Sin embargo, la abrupta salida de Treviño de su puesto como titular de la Euskadiko Orkestra ha obligado a buscar un sustituto, y el francés Alexandre Bloch parecía una elección acertada. Hablamos de un músico que ha grabado recientemente la obra con la Orquesta Nacional de Lille de la que entonces era titular, y que, por tanto, en teoría ha debido dedicar mucho tiempo a estudiar e intentar entender la partitura. Y como tantas veces ocurre, no consiguió ofrecer un conjunto que resultara convincente.

Ya el primer movimiento no comenzó con buen pie.
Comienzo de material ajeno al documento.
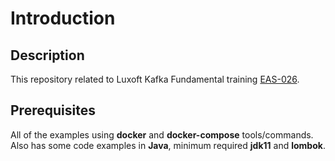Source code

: # Introduction
## Description
This repository related to Luxoft Kafka Fundamental training [EAS-026](https://www.luxoft-training.com/it-course/kafka-fundamentals/).
## Prerequisites
All of the examples using **docker** and **docker-compose** tools/commands.  
Also has some code examples in **Java**, minimum required **jdk11** and **lombok**.
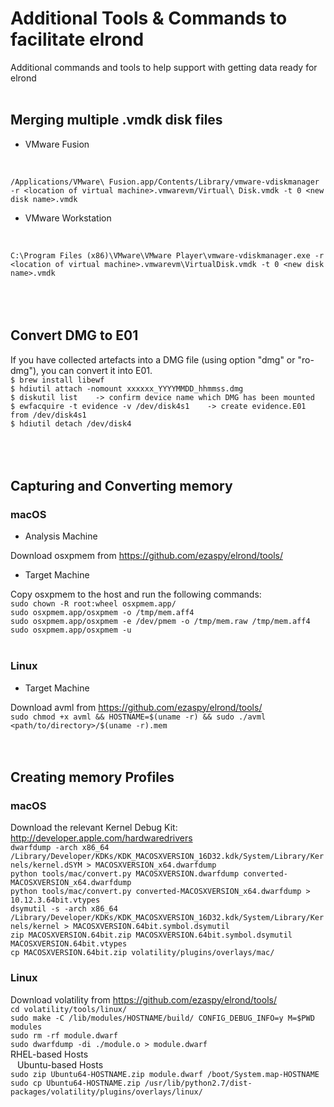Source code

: # Additional Tools & Commands to facilitate elrond

Additional commands and tools to help support with getting data ready for elrond
<br><br>

## Merging multiple .vmdk disk files

* VMware Fusion
<br>

`/Applications/VMware\ Fusion.app/Contents/Library/vmware-vdiskmanager -r <location of virtual machine>.vmwarevm/Virtual\ Disk.vmdk -t 0 <new disk name>.vmdk`

* VMware Workstation
<br>

`C:\Program Files (x86)\VMware\VMware Player\vmware-vdiskmanager.exe -r <location of virtual machine>.vmwarevm\VirtualDisk.vmdk -t 0 <new disk name>.vmdk`
<br><br><br><br>

## Convert DMG to E01

If you have collected artefacts into a DMG file (using option "dmg" or "ro-dmg"), you can convert it into E01.<br>
`$ brew install libewf`<br>
`$ hdiutil attach -nomount xxxxxx_YYYYMMDD_hhmmss.dmg`<br>
`$ diskutil list    -> confirm device name which DMG has been mounted`<br>
`$ ewfacquire -t evidence -v /dev/disk4s1    -> create evidence.E01 from /dev/disk4s1`<br>
`$ hdiutil detach /dev/disk4`
<br><br><br><br>

## Capturing and Converting memory

### macOS

* Analysis Machine

Download osxpmem from https://github.com/ezaspy/elrond/tools/<br>

* Target Machine

Copy osxpmem to the host and run the following commands:<br>
`sudo chown -R root:wheel osxpmem.app/`<br>
`sudo osxpmem.app/osxpmem -o /tmp/mem.aff4`<br>
`sudo osxpmem.app/osxpmem -e /dev/pmem -o /tmp/mem.raw /tmp/mem.aff4`<br>
`sudo osxpmem.app/osxpmem -u`
<br><br>

### Linux

 * Target Machine<br>

Download avml from https://github.com/ezaspy/elrond/tools/<br>
`sudo chmod +x avml && HOSTNAME=$(uname -r) && sudo ./avml <path/to/directory>/$(uname -r).mem`
<br><br><br>

## Creating memory Profiles

### macOS

Download the relevant Kernel Debug Kit: http://developer.apple.com/hardwaredrivers<br>
`dwarfdump -arch x86_64 /Library/Developer/KDKs/KDK_MACOSXVERSION_16D32.kdk/System/Library/Kernels/kernel.dSYM > MACOSXVERSION_x64.dwarfdump`<br>
`python tools/mac/convert.py MACOSXVERSION.dwarfdump converted-MACOSXVERSION_x64.dwarfdump`<br>
`python tools/mac/convert.py converted-MACOSXVERSION_x64.dwarfdump > 10.12.3.64bit.vtypes`<br>
`dsymutil -s -arch x86_64 /Library/Developer/KDKs/KDK_MACOSXVERSION_16D32.kdk/System/Library/Kernels/kernel > MACOSXVERSION.64bit.symbol.dsymutil`<br>
`zip MACOSXVERSION.64bit.zip MACOSXVERSION.64bit.symbol.dsymutil MACOSXVERSION.64bit.vtypes`<br>
`cp MACOSXVERSION.64bit.zip volatility/plugins/overlays/mac/`<br>

### Linux

Download volatility from https://github.com/ezaspy/elrond/tools/<br>
`cd volatility/tools/linux/`<br>
`sudo make -C /lib/modules/HOSTNAME/build/ CONFIG_DEBUG_INFO=y M=$PWD modules`<br>
`sudo rm -rf module.dwarf`<br>
`sudo dwarfdump -di ./module.o > module.dwarf`<br>
RHEL-based Hosts<br>
``
``
Ubuntu-based Hosts<br>
`sudo zip Ubuntu64-HOSTNAME.zip module.dwarf /boot/System.map-HOSTNAME`<br>
`sudo cp Ubuntu64-HOSTNAME.zip /usr/lib/python2.7/dist-packages/volatility/plugins/overlays/linux/`<br>
<br><br>

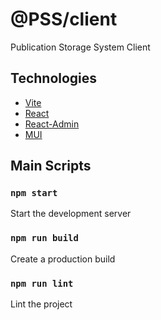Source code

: # @PSS/client

Publication Storage System Client

## Technologies

- [Vite](https://vitejs.dev)
- [React](https://reactjs.org)
- [React-Admin](https://marmelab.com/react-admin)
- [MUI](https://mui.com)

## Main Scripts

### `npm start`

Start the development server

### `npm run build`

Create a production build

### `npm run lint`

Lint the project
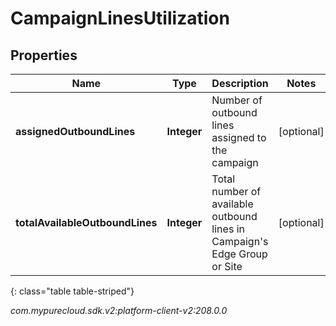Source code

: # CampaignLinesUtilization


## Properties

| Name | Type | Description | Notes |
| ------------ | ------------- | ------------- | ------------- |
| **assignedOutboundLines** | **Integer** | Number of outbound lines assigned to the campaign |  [optional] |
| **totalAvailableOutboundLines** | **Integer** | Total number of available outbound lines in Campaign's Edge Group or Site |  [optional] |
{: class="table table-striped"}




_com.mypurecloud.sdk.v2:platform-client-v2:208.0.0_
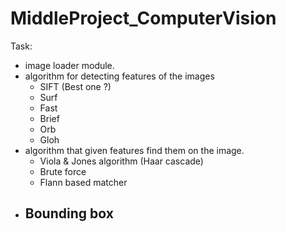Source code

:# MiddleProject_ComputerVision

Task:
- image loader module.
- algorithm for detecting features of the images
    - SIFT (Best one ?)
    - Surf
    - Fast
    - Brief
    - Orb
    - Gloh
- algorithm that given features find them on the image.
    - Viola & Jones algorithm (Haar cascade)
    - Brute force
    - Flann based matcher
- Bounding box
    -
La introducción inicial, que Mahler concibió mientras cruzaba un lago en una barca de remos, se planteó a un tempo más bien lento y sin mayor tensión; el crecimiento posterior sí alcanzó la fuerza deseada, pero remontar la ausencia de impulso inicial es complicado. La primera serenata fluyó con demasiada prisa; no hubo espacio para recrearse en las sonoridades misteriosas de la noche. Curiosamente, el Scherzo no le planteó a Bloch ningún problema; parece que a los directores actuales les resulta menos complicado hacer frente a este episodio tan siniestro. La segunda serenata perdió cualquier carácter evocador y amoroso, de nuevo por la prisa con la que fue tomada; fue muy difícil para los distintos músicos de la orquesta conceder a las frases el tiempo necesario para que este episodio mantuviera la concentración que merece.

Por último, el Finale, que tantos quebraderos de cabeza le supuso a Willem Mengelberg, el primer director que interpretó sistemáticamente las sinfonías de Mahler, no planteó mayores apuros para Bloch. Él supo entender que la apuesta más segura con este episodio final es ofrecer una interpretación que potencie su carácter bullicioso y festivo, que fue exactamente lo que hizo el director francés.

En conjunto, fue una interpretación que volvió a demostrar, una vez más, que la Séptima Sinfonía de Mahler sigue ofreciendo tantos retos a sus intérpretes como cuando fue escrita, así que, por consiguiente, habrá que seguir buscando.